Por Tiago Lucero
A frase poderia passar batida como mais uma das inúmeras hipérboles que o presidente Luiz Inácio Lula da Silva coleciona ao longo de sua trajetória política. Mas não deveria. Dizer, em alto e bom som, que “Deus deixou o sertão sem água porque sabia que eu ia ser presidente da República e ia trazer água pra cá” não é apenas um ato de vaidade inflada — é uma revelação perturbadora sobre o modo como Lula se vê e como ele pretende que o mundo o veja.
Essa declaração não é uma gafe, tampouco um exagero retórico inofensivo. É um retrato cristalino de um padrão que já foi visto antes, em outros líderes de raiz autoritária e revolucionária, especialmente os que beberam na fonte do marxismo messiânico: a ideia de que eles não apenas representam o povo, mas que são sua encarnação redentora. Lenin, Mao, Fidel, Chávez — todos eles partilharam dessa percepção: foram “escolhidos”, iluminados, destinados.
A fala de Lula guarda uma pretensão que ultrapassa os limites do egocentrismo. Afinal, é possível ser egocêntrico sem ser desumano. Mas dizer que Deus — sim, Deus — planejou o sofrimento de milhões de nordestinos por séculos apenas para que um homem, ele mesmo, surgisse como salvador, é de um narcisismo tão radical que roça a psicopatia. Um psicopata não é apenas alguém que falta com empatia; é alguém que não consegue conceber a existência do outro senão como pano de fundo para a sua própria narrativa gloriosa.
Lula não está dizendo que trabalhou duro para concretizar um projeto histórico de infraestrutura. Ele está dizendo que o sofrimento do povo nordestino fazia parte de um plano maior para que sua figura brilhasse. Isso não é empatia — é instrumentalização da dor alheia. É a estetização da miséria para enaltecer o próprio ego.
E como toda ideia totalizante, essa visão se ancora em um discurso circular e hermético que é típico da estrutura marxista clássica: o povo alienado, o “salvador” consciente, a luta de classes, o despertar coletivo.

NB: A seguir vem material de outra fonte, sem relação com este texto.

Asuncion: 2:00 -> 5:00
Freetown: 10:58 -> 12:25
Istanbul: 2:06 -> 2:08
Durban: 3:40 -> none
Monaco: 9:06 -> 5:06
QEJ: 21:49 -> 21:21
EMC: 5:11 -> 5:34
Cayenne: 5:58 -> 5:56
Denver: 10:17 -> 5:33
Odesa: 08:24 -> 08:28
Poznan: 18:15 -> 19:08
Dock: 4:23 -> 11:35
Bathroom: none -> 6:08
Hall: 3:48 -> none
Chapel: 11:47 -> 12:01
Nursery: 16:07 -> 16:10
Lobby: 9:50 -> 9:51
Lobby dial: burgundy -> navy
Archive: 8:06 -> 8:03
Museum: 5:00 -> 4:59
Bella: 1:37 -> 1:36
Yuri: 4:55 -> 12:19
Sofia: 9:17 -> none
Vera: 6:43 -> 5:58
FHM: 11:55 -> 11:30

O líder se posiciona não apenas como porta-voz, mas como veículo da história, da verdade, da redenção. É o mesmo movimento discursivo que permitiu a Stalin justificar o Holodomor, a Mao sustentar o Grande Salto Adiante, e a Fidel manter Cuba em estado de penúria por décadas. Todos acreditavam, sinceramente, que sabiam o que era melhor — e que a história lhes dava razão antes mesmo de os fatos se manifestarem.
Lula já deixou claro em outras ocasiões que se vê como uma figura quase bíblica. Já se comparou a Jesus, já se referiu a si mesmo como “um milagre”, já disse que foi preso como Mandela. A construção de uma persona mitológica não é casual — é parte de uma narrativa onde não há espaço para autocrítica, nem para dúvida. A verdade é aquilo que ele diz. A realidade é o palco onde ele brilha.

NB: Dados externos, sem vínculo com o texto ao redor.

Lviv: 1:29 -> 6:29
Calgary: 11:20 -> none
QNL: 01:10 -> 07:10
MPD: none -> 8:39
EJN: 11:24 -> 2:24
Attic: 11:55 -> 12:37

Pior: tudo isso é acolhido com aplausos, como se estivéssemos diante de uma nova parábola, e não de uma aberração lógica e moral. Ninguém parece se escandalizar com o fato de um presidente declarar que compreende os desígnios de Deus a ponto de afirmar que Ele preparou uma tragédia histórica para exaltar sua figura. A crítica política virou “ódio”. A dúvida, “inveja”. A indignação, “falta de gratidão”.

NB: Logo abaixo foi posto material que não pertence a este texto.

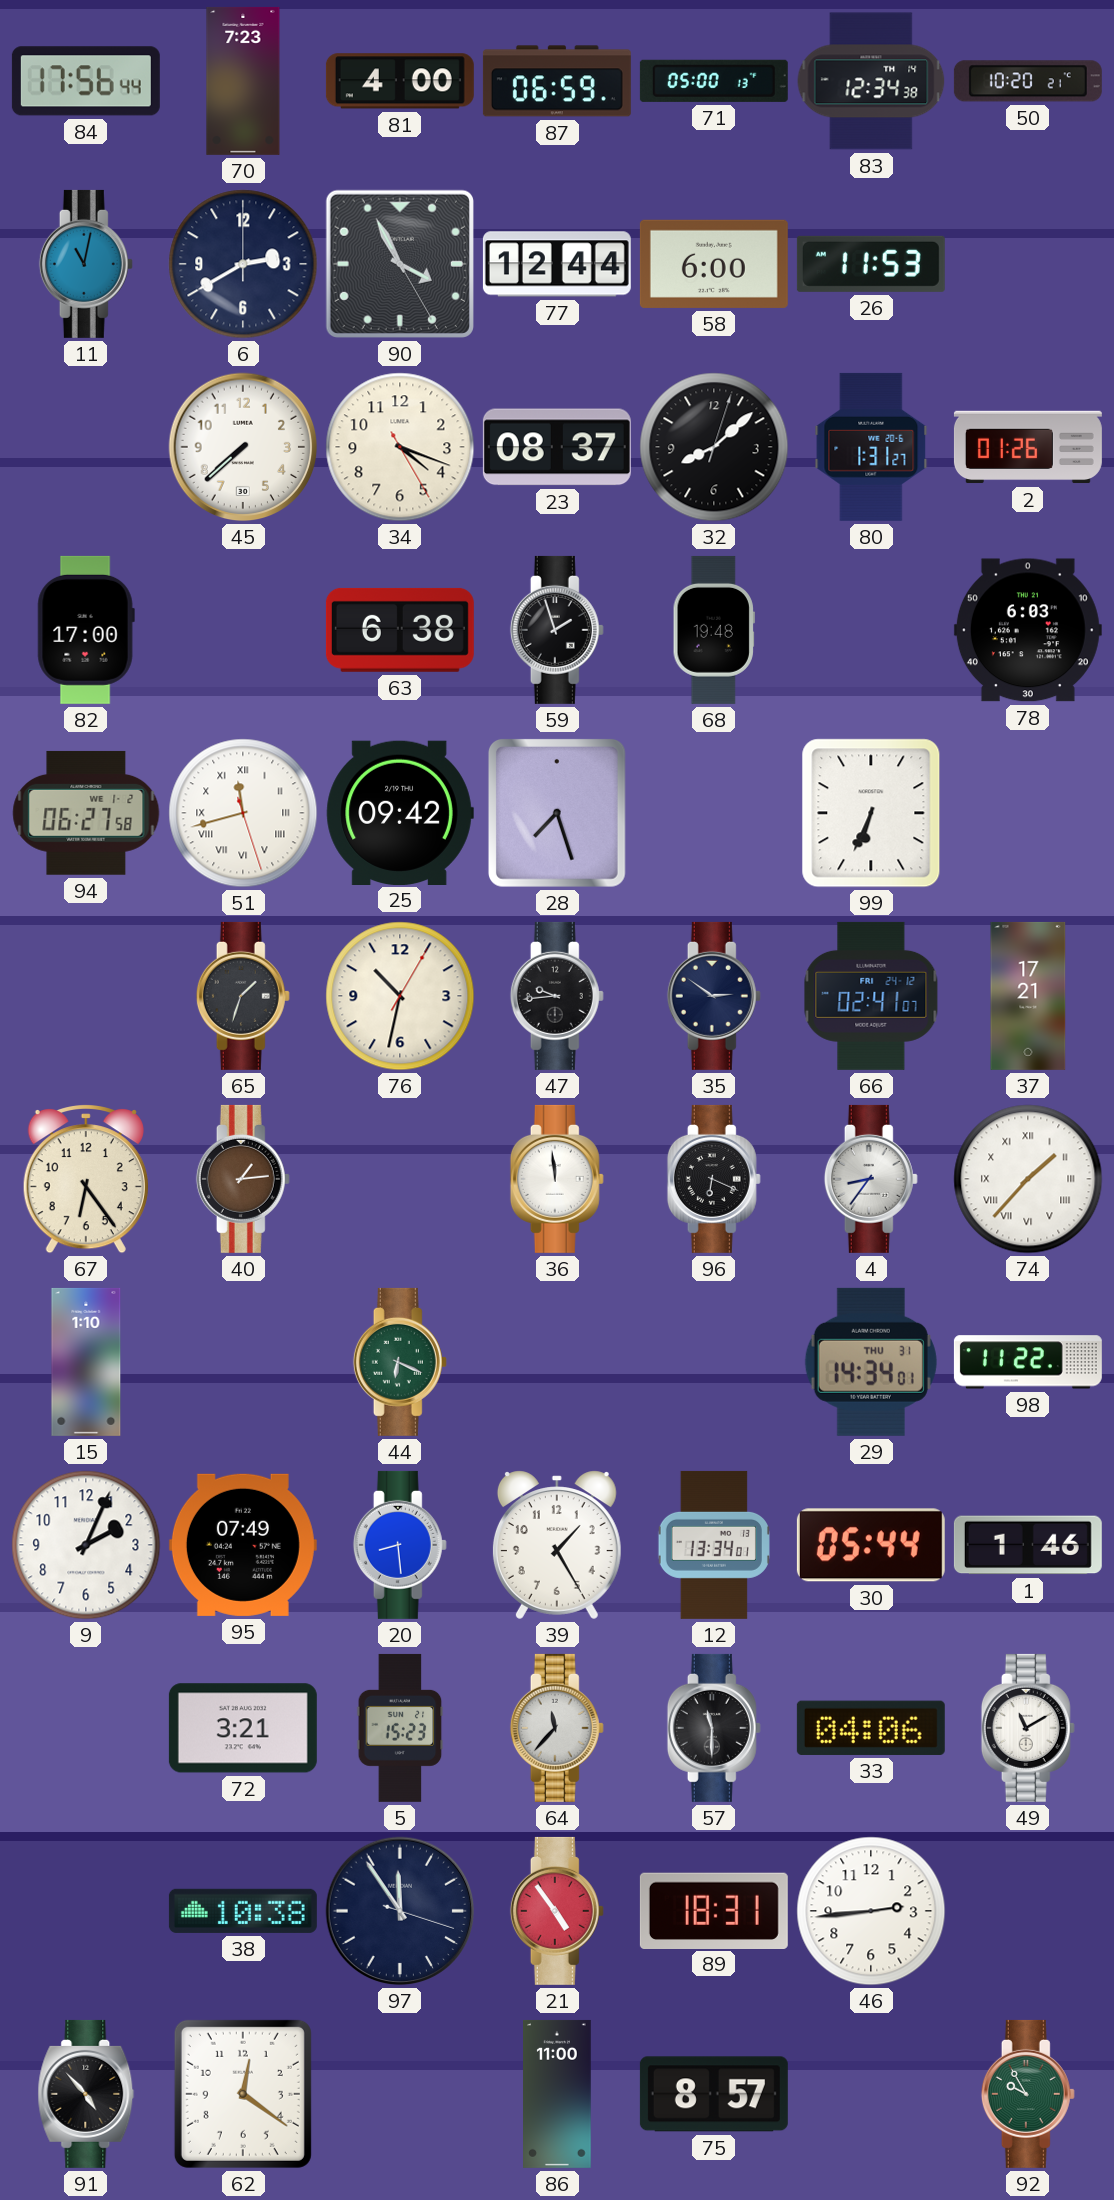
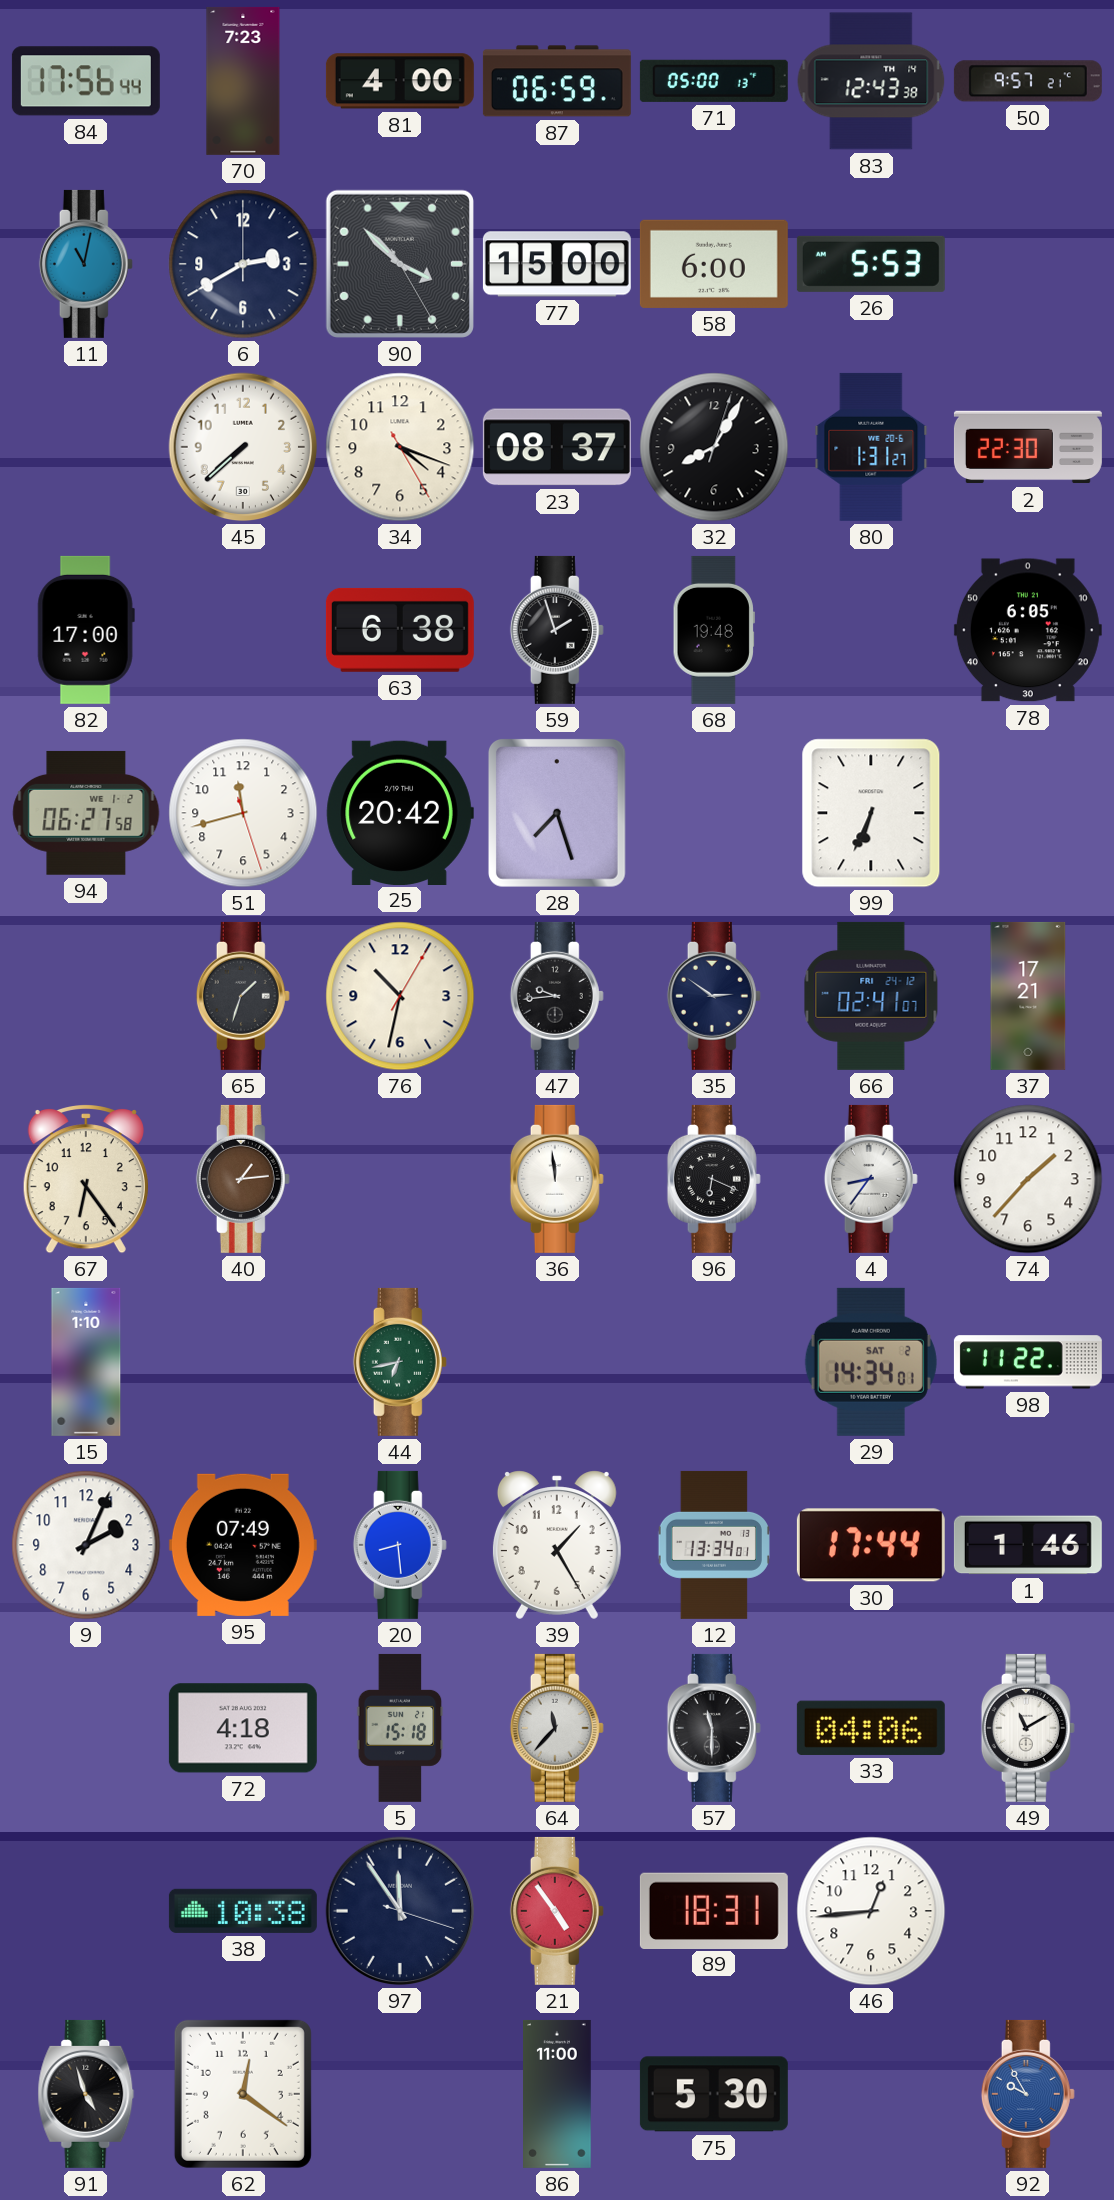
83: 12:34 -> 12:43
50: 10:20 -> 9:57
90: 3:55 -> 3:52
77: 12:44 -> 15:00
26: 11:53 -> 5:53
32: 8:08 -> 8:05
2: 01:26 -> 22:30
78: 6:03 -> 6:05
51 numerals: Roman -> Arabic
25: 09:42 -> 20:42
74 numerals: Roman -> Arabic
44: 6:19 -> 6:43
29 date: THU 31 -> SAT 2
30: 05:44 -> 17:44
72: 3:21 -> 4:18
5: 15:23 -> 15:18
46: 2:44 -> 12:44
91: 4:53 -> 4:57
75: 8:57 -> 5:30
92 dial: green -> blue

Num país saudável, líderes são cobrados, julgados, relembrados de sua humanidade falha. Num país adoecido pelo culto à personalidade, o líder vira entidade, e toda crítica é heresia. É essa a estrada que estamos trilhando?
Lula pode não ser psicopata no sentido clínico do termo — isso é função de psiquiatras e exames diagnósticos. Mas politicamente, age como tal: incapaz de reconhecer o sofrimento dos outros sem filtrá-lo pela lente do próprio heroísmo. O egocentrismo já seria perigoso. Mas quando se soma a uma ideologia que o convence de que ele é a história, é o povo, é o bem — temos algo muito mais sombrio em mãos.
E isso não se trata apenas de Lula. Trata-se de um sistema que permite e cultiva esse tipo de liderança. Líderes que não governam: encenam. Que não servem ao povo: se servem do povo.
Quando o sertão seco vira trampolim de glória pessoal, algo muito fundamental se perdeu. E talvez, nós, como sociedade, também estejamos perdendo algo essencial: a capacidade de dizer que o rei está nu, e louco.